The French were direct importers of tobacco and tobacco products from almost as early a time as the English but France also became, and remains, the center of tobacco cultivation in Europe. The French have their cultural equivalent of Sir Walter Raleigh, the man credited with the first importation of tobacco into England. André Thévet, a cobbler from Angoulême in South West France, is said to have grown tobacco in his garden from seed supplied by sailors.  Sailors, especially those from seafaring Brittany, were in fact the first importers and users of snuff as fire regulations on board ships banned smoking. In the 16th and 17th centuries snuff was in almost universal use in France from peasants through the clergy up to the nobility, who found taking snuff more elegant than smoking tobacco.

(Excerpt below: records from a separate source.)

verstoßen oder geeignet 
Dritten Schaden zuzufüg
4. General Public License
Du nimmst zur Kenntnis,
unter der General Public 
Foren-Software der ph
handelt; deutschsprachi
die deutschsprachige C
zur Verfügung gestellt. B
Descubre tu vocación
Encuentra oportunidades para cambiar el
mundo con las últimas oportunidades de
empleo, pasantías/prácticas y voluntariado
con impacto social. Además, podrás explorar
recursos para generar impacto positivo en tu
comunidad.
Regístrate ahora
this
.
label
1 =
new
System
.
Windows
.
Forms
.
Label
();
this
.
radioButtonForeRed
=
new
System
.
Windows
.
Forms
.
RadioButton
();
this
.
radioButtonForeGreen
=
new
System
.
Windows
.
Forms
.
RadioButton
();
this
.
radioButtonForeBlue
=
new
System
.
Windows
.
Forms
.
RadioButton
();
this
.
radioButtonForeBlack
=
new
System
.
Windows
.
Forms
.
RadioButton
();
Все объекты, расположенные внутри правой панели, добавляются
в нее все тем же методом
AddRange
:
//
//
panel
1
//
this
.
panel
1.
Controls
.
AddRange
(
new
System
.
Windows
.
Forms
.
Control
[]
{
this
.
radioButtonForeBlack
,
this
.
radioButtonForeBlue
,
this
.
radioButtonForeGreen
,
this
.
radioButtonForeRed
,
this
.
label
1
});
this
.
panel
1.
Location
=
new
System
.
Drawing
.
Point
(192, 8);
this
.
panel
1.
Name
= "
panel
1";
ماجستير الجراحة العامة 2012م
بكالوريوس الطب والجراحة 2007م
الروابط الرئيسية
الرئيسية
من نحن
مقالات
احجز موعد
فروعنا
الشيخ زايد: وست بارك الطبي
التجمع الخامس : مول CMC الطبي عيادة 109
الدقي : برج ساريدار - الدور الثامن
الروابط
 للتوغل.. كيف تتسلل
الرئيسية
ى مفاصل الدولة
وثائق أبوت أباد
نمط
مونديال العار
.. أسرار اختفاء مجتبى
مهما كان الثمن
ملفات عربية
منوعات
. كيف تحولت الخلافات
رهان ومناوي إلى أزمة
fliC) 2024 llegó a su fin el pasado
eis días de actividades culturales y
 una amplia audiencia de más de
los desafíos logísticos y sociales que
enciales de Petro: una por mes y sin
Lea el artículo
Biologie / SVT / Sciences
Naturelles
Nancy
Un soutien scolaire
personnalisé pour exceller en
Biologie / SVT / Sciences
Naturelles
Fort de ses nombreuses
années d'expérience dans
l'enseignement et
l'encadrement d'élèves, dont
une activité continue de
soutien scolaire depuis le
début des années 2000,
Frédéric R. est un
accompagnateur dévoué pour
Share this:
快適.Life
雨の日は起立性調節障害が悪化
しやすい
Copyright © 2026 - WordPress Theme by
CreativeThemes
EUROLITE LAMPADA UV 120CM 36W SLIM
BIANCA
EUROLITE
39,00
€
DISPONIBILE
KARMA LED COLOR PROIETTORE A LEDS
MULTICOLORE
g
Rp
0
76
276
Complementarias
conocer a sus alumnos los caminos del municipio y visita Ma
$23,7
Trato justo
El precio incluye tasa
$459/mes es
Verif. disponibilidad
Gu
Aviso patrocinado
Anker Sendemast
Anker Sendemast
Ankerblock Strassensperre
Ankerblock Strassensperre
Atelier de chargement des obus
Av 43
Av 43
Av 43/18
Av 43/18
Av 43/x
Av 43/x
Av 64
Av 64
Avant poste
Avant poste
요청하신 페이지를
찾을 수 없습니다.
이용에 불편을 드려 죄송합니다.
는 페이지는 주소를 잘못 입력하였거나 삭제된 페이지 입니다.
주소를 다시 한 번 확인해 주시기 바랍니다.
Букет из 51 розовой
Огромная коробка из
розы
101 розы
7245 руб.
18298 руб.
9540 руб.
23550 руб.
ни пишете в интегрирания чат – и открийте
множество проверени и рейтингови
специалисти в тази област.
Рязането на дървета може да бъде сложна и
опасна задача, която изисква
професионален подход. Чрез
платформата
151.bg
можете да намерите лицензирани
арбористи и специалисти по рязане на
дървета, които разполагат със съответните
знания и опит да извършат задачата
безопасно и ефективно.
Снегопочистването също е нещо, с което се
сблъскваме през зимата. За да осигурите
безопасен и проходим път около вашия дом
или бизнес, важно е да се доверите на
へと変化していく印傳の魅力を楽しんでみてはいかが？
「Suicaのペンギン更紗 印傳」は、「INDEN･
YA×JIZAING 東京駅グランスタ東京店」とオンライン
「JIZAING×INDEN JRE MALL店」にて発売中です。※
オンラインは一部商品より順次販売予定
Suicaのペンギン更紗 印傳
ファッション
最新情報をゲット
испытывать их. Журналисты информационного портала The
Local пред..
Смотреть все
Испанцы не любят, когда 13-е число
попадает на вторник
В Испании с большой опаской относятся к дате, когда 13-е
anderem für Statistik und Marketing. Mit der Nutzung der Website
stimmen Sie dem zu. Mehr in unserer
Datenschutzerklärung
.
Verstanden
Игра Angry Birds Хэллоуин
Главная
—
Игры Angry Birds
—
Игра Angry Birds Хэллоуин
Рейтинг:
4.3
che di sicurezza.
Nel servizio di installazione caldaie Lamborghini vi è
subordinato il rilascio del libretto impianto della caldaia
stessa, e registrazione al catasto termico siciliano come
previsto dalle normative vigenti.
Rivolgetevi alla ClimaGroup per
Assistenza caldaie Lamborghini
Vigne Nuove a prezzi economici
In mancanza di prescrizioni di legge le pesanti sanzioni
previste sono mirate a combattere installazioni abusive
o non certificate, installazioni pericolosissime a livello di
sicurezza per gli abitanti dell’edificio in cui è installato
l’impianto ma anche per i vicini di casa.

English box 19th Century Spelter or Pewter

Snuff taking trickled downwards through all classes of society in the 18th and 19th centuries.  Boxes were produced in a wide variety of materials to suit every one from royalty to the humblest folk. Today silver snuff boxes are still reasonably plentiful as are those fashioned in pewter and brass.  Brass snuff boxes are relatively inexpensive and can still be found on the market.  Wood, mother-of-pearl, ivory, paper mache and even leather were used in the manufacture of snuff boxes.  Sea shells, especially large cowries, were fitted with a silver rim and hinged lid.   Horn and bone were also popular, particularly in Scotland.  Such boxes might also be mounted with cairngorms or other semi-precious stones such as colorful agates.  Even polished cattle hooves were made into handsome snuff boxes with pewter or silver fittings by Scottish artisans.  Snuff is of course, ground tobacco, and was used nasally.  It was not chewed as is the custom in the US currently. Taking snuff in Scotland became popular in the early 17th Century, before it took hold in England. The association of the Scottish and French courts brought the habit to the northern kingdom soon after snuff made its appearance in Europe. By the 18th Century, it had become popular throughout the British Isles, and mills were set up to grind the tobacco around the country. Samuel Gawith and Gawith & Hogarth manufactured snuff in the north of England long before they became famous for their pipe tobaccos. Today nasal snuff or Scotch snuff as it is sometimes called is making a comeback in Europe.  For a pipe smoker like myself this is rather surprising as putting tobacco up my nose makes me shudder!  I once thought Scotch snuff was truly a thing of the past.

Silver, cairngorm and cow horn are exquisitely coupled to make this fine small mull.

While snuff boxes are reasonably well known, they are only part of the culture of snuff taking.  Snuffs were portable boxes that were small and meant to be carried on the person.  The demand for snuff created the need for something bigger; when you consider the quantities used (Napoleon used over 80 pounds per annum, Lord Nelson packed large bundles of snuff for sea voyages), the need for table-top containers becomes clear.  Almost like a master salt, the snuff mull stood on the table or sideboard to serve all.  The snuff mull is a large sort of oversized snuff box.  The word Mull comes from a Scots dialect word for mill, the snuff having been ground in a mill to a powder, or meal very much like pepper is ground today. While these Mulls came in a variety of shapes, the most common are ram's horns mounted in silver or pewter. In addition to the horn mull, the entire ram's head, again with silver mounts, was sometimes used to create snuff mull.  These large mulls, sometimes mounted on wheels, contained very large quantities of snuff, and were often used by fraternal organizations or regimental messes. The various accoutrements associated with snuff (spoons, brushes, and the like) were sometimes attached by chains to the mull. (See photo below.)

Late 19th Century Scottish Snuff Mull made from a
Rams Head with silver fittings and Cairngorm stones!